L'IDC-FROCAD, une coquille vidée par Sassou ? La question posée a déjà sa réponse. Le constat est celui des observateurs les plus neutres : « une opposition sans vision, sans véritable leader, une opposition baladée comme jamais » par le maître du pays, Denis Sassou Nguesso ! Des exemples : Jeudi, elle annonce urbi et orbi le début des villes mortes pour le lendemain, vendredi, 30 octobre. Alors que les Congolais commençaient, déjà, à se préparer, dans les quartiers Sud de Brazzaville, et dans d'autres villes du pays, elle pond un autre communiqué, qui annule la désobéissance civile annoncée, et laisse ses militants dans l'expectative. Explication : Elle dit vouloir « pleurer » les morts faits dans ses rangs par la soldatesque du pouvoir.

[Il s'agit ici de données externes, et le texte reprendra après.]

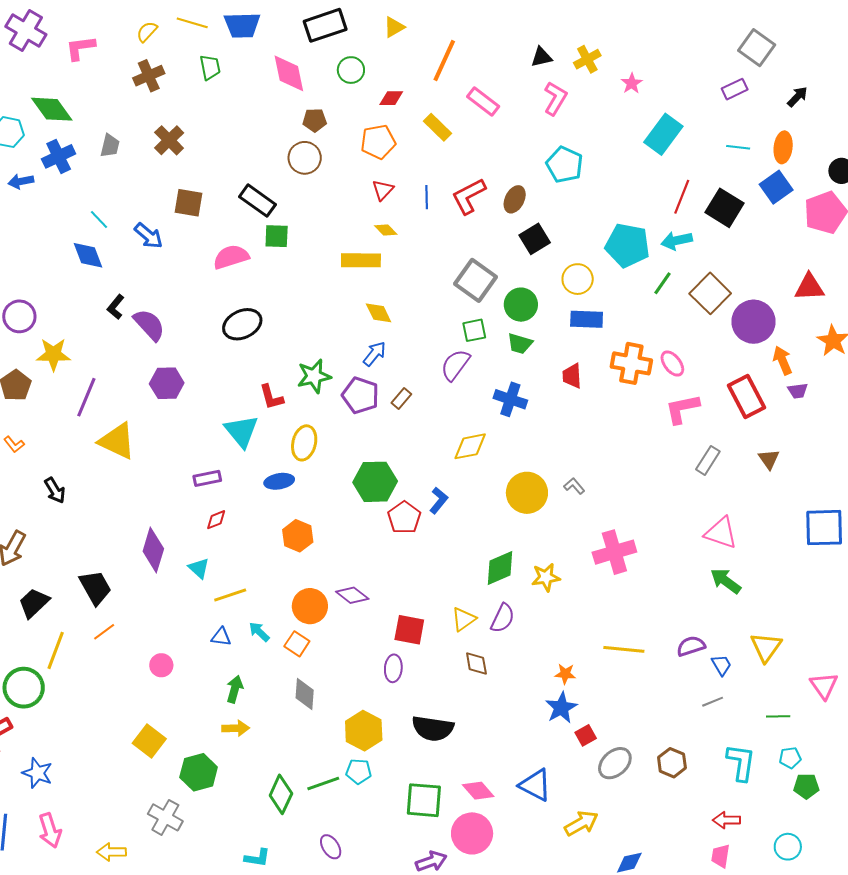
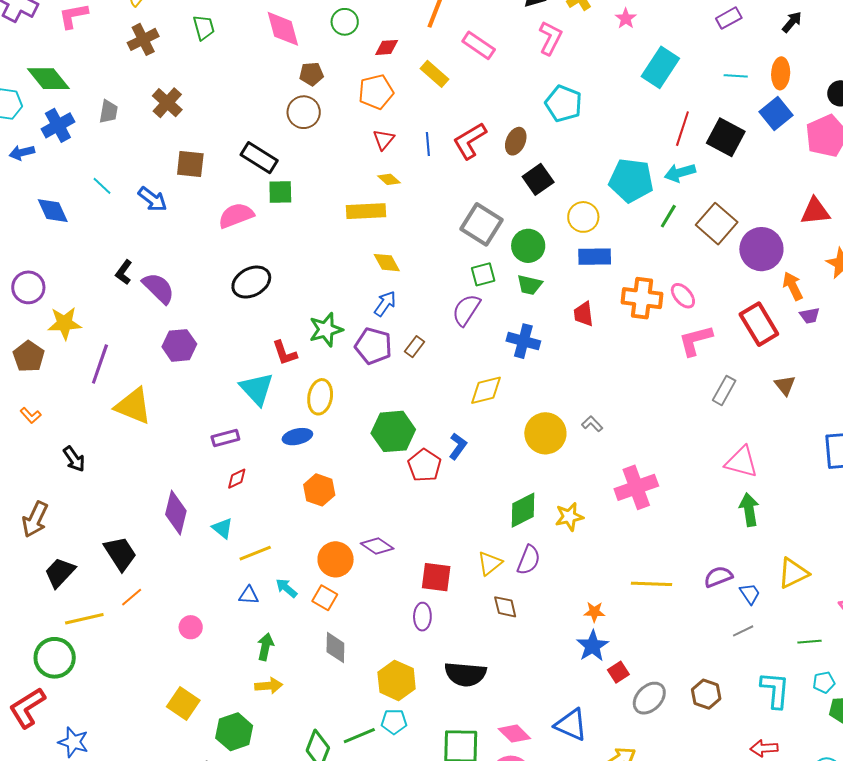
blue diamond: (88, 255) -> (53, 211), moved
green arrow: (726, 581) -> (749, 510), turned 48
yellow triangle: (766, 647) -> (793, 573), turned 32
yellow line: (56, 650) -> (84, 619), turned 60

Vendredi et samedi, un autre programme est concocté avec, cette fois-ci, un mode d'emploi en vue du succès des villes mortes des lundi, 2 novembre, et mardi, 3 novembre.
Dimanche, 1er novembre, un serviteur de votre magazine en ligne (et papier) est, même, réveillé de son repos dominical, tôt dans la matinée. Son interlocuteur lui confirme le programme des villes mortes du lundi, 2 novembre 2015. Mais, quelques heures, plus tard, annulation de tout.

L'IDC-FROCAD n'est plus à une contradiction près. L'incohérence. L'amateurisme... Certains leaders de cette opposition ne savent que communiquer sur internet et sur des réseaux sociaux alors que les populations les attendent sur le terrain où personne ne les voit. Sauf quand il faut tenir une conférence de presse.

Lors de son bref passage, à Brazzaville, le professeur, Abdoulaye Bathily, représentant de Ban Ki-moon, en Afrique centrale, a déclaré avoir eu le sentiment que certains leaders de l'opposition congolaise, pensaient, dur comme fer, que c'est la communauté internationale (ONU, Union européenne, Union africaine, Etats-Unis et autres) qui devait faire partir le président Sassou de son fauteuil. Une erreur monumentale ! Blaise Compaoré a été chassé du pouvoir par le peuple burkinabé avant que la communauté internationale n'en prenne acte.